The man took off his cap and scratched his head. “You found some yarn?”
“An arm!” My control snapped. Why did men refuse to wear hearing aids? “We found an arm!”
“Lady, I don’t give a rat’s ass w
hat you found. Just move aside and let us play through.”
Fortunately, just then, the ranger pulled up alongside our golf cart at the bottom of the hill. “Trouble, ladies?”
Before I could get two words out, the jerk yelled, “Bill, tell these women they need to brush up on golf etiquette.”
“What’s the problem, ladies?” Bill asked.
As one, all four of us pointed to the grisly discovery.
Bill climbed out of the golf cart and ambled over for a better look. After one quick glance, he became the second person that afternoon to baptize a pair of FootJoys.
Chapter 2
Management sure picked a fine time to install automatic hand dryers in the women’s locker room, I thought as I helped Monica clean off her shoes. Toilet tissue just wasn’t the same as paper towels. The crumpled Kleenex I found in the pocket of my shorts didn’t work much better.
“This will have to do,” I told her. What I didn’t add was that her brand-new FootJoys would never again be the same. They were designed for mud and moisture, not regurgitated tuna melts.
“You’re right.”
I glanced up in surprise. Monica seldom agreed with anything I said. Not even when I was right. Beneath her tan, Monica’s complexion was the shade of moldy olives. I made a mental note for any future decorating I might decide to do: Those shades of tan and green just didn’t mix.

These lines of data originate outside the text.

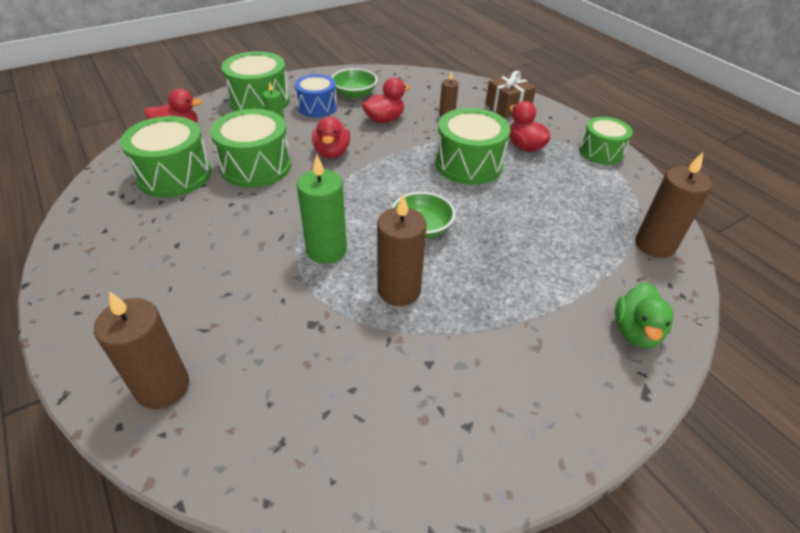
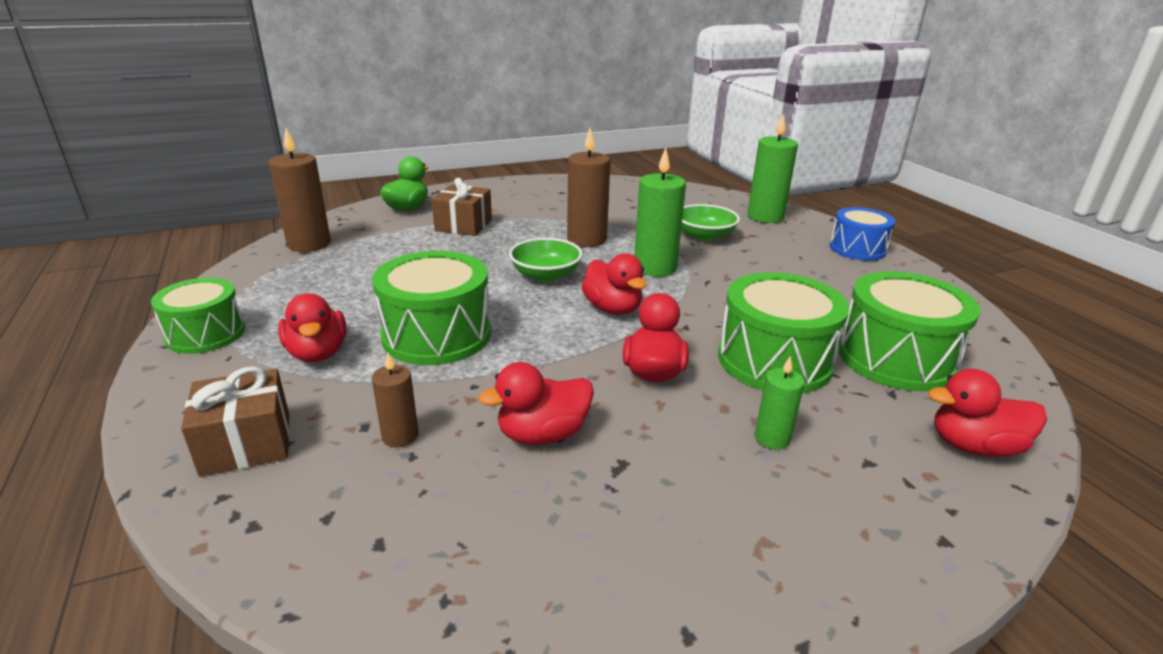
camera: 170 degrees left, 15 degrees down
brown candle [94,291,189,409] -> green candle [747,113,798,223]
green drum [221,51,290,111] -> none
blue drum [295,74,337,117] -> blue drum moved to [830,207,895,261]
green bowl [331,68,377,99] -> green bowl moved to [681,204,740,241]
none -> brown gift [432,178,492,236]
none -> red duck [581,253,647,315]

While I looked on, Monica toed off her specially ordered AA narrows and pitched them in the wastebasket. “Think I’ll go barefoot.”
“Makes sense to me,” I replied. Barefoot definitely seemed the way to go. These were extenuating circumstances. Just this once, the No Shirt, No Shoes, No Service rule would have to be ignored. No one wanted to smell barfed-on leather.
Monica bent over the sink and splashed cold water on her face. “I don’t know how you can be so calm, Kate.”
“I might look calm,” I said, giving my hands a good wash with plenty of soap and water, “but I bet my blood pressure hit a record high.”
Our eyes met in the mirror. “Who do you think it belongs to?” Monica voiced the question foremost in both our minds.